* **ACTION ITEM**
Report how many lines in the records below hold the word "case". Add nothing to the number.

* **EXCERPTED DATA**
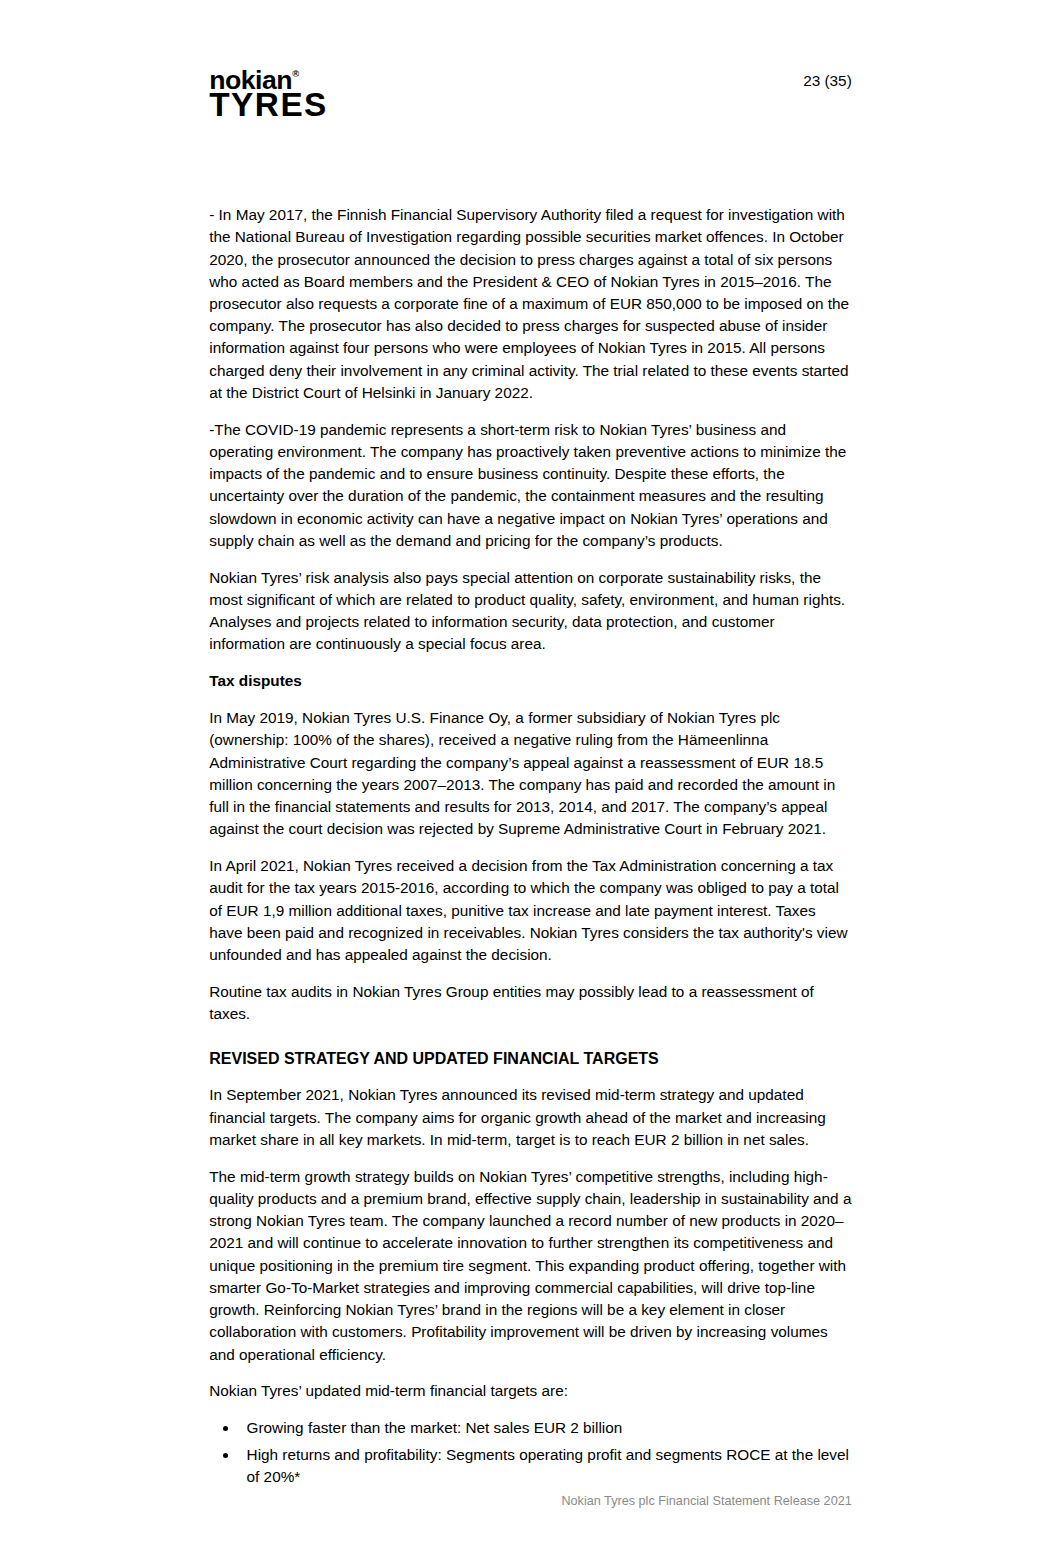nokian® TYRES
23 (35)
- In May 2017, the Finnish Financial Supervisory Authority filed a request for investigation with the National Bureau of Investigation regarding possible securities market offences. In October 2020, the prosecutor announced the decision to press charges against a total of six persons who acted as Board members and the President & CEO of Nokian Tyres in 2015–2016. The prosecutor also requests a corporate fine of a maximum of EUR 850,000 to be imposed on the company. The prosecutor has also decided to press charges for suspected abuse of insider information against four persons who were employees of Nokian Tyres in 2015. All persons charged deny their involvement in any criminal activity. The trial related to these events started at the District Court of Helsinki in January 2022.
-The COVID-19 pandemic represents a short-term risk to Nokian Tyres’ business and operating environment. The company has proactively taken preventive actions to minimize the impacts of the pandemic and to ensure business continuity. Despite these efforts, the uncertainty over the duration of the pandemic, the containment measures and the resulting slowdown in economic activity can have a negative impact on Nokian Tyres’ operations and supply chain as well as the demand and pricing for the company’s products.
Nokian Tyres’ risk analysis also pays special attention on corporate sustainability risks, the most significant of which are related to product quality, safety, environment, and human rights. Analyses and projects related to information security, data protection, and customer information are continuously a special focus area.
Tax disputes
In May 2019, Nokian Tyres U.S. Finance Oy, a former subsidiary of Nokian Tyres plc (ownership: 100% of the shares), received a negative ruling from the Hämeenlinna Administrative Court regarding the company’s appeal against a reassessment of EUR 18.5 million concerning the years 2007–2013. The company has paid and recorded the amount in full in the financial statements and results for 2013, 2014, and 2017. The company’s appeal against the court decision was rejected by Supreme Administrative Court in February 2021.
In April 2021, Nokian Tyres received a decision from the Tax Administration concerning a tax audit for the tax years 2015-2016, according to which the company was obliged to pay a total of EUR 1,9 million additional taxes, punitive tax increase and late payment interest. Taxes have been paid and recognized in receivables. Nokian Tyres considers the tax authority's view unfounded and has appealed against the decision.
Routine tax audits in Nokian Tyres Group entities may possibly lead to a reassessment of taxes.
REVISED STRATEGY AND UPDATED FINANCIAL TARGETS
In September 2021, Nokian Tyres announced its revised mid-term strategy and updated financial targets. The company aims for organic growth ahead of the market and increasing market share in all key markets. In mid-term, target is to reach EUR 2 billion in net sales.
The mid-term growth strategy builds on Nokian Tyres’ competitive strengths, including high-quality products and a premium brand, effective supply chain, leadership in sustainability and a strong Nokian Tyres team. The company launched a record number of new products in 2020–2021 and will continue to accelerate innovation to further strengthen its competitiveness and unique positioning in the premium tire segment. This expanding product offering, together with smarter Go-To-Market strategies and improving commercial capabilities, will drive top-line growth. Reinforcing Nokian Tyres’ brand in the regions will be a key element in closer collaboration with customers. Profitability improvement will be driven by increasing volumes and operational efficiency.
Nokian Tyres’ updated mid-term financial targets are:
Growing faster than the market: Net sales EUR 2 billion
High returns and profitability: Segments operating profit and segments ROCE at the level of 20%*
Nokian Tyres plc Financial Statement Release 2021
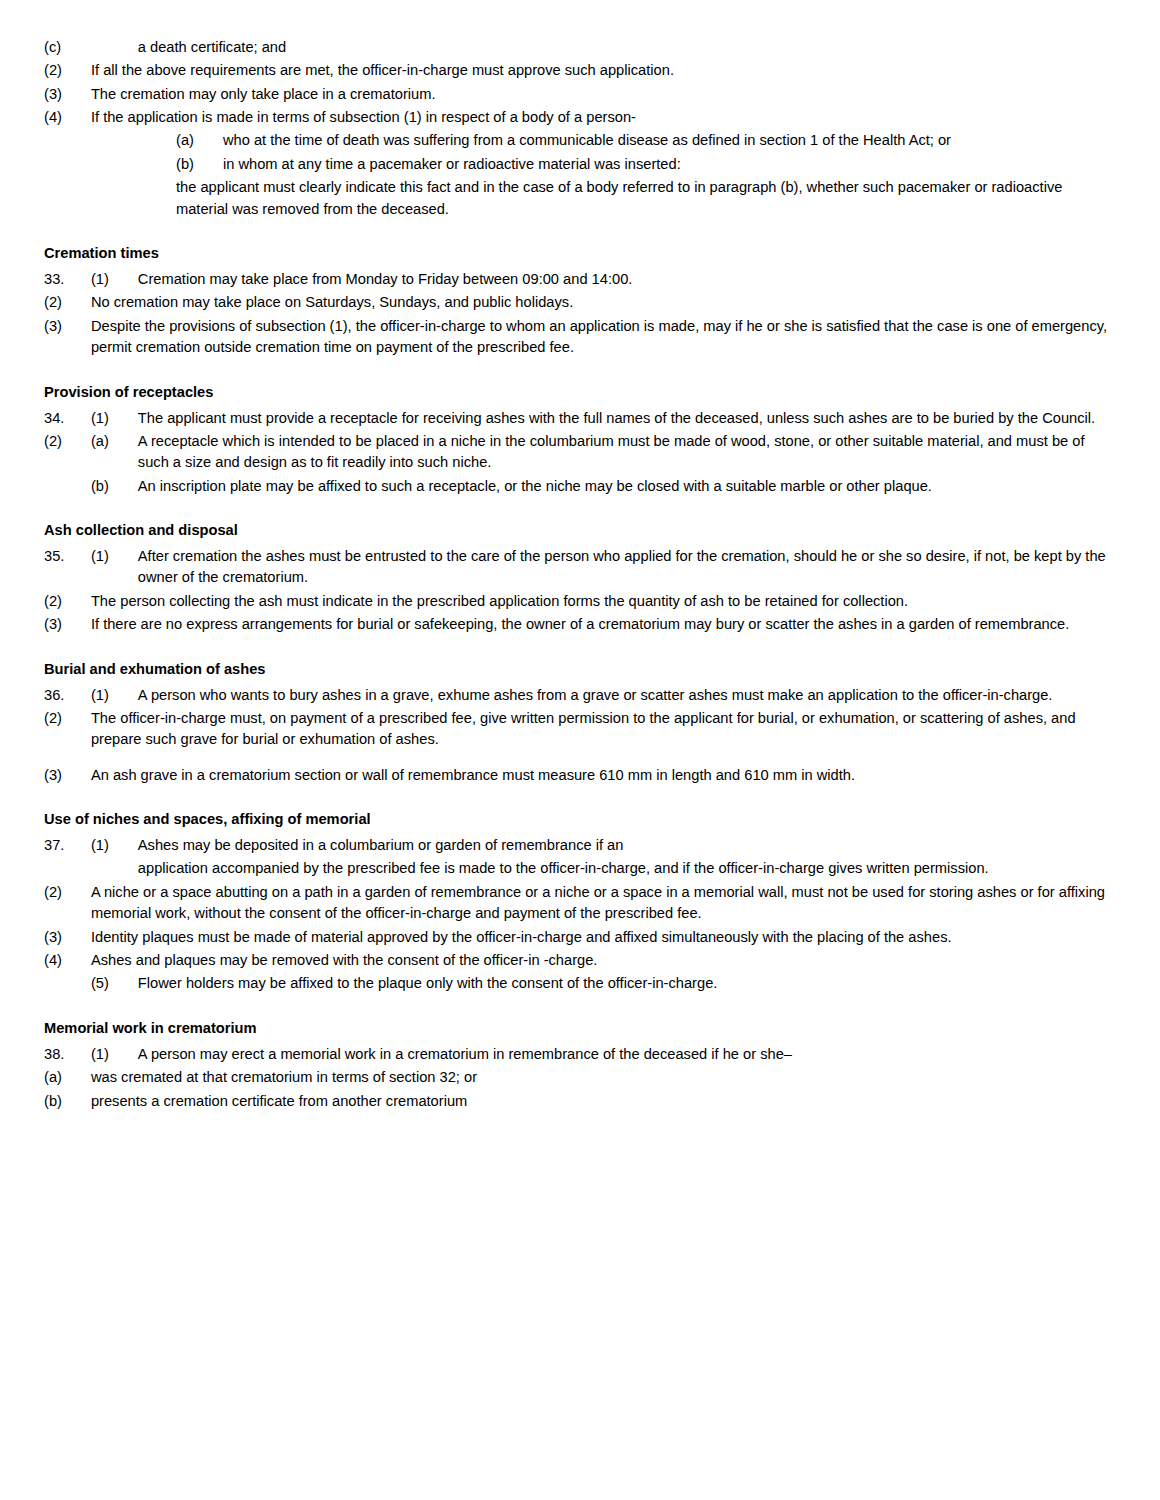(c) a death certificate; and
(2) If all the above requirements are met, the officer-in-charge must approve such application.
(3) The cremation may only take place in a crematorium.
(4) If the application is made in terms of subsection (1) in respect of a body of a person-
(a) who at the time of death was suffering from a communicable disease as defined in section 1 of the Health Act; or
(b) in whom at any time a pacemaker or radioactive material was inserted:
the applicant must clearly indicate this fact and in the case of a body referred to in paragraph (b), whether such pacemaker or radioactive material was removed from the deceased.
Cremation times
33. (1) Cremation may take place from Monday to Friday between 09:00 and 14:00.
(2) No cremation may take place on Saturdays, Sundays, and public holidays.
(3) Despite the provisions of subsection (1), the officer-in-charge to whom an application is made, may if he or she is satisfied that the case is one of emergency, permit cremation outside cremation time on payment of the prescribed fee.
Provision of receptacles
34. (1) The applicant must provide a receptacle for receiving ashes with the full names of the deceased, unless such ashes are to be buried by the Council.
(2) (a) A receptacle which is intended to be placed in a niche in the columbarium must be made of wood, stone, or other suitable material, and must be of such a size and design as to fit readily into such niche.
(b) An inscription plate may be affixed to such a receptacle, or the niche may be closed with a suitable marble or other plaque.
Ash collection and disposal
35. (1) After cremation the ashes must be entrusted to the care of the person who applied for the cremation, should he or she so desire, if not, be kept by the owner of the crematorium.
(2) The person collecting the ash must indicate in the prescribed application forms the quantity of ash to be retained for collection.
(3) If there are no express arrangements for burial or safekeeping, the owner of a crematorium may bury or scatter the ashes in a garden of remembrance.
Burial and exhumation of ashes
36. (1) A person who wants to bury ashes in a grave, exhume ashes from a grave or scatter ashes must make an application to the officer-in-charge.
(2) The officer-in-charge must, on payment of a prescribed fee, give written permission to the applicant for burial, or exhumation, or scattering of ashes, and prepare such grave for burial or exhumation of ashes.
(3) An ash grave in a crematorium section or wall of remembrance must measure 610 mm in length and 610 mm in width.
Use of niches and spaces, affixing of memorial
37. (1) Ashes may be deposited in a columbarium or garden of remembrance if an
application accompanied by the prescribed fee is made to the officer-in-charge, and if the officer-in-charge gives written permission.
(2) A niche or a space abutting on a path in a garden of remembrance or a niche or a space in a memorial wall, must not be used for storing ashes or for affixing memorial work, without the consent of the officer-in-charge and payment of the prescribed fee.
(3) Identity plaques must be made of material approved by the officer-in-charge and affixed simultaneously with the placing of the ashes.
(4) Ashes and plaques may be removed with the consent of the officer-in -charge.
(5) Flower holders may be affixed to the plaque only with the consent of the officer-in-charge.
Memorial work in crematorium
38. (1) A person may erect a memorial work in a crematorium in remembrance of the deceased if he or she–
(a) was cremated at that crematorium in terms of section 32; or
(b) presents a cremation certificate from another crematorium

* **EXERCISE ANSWER**
2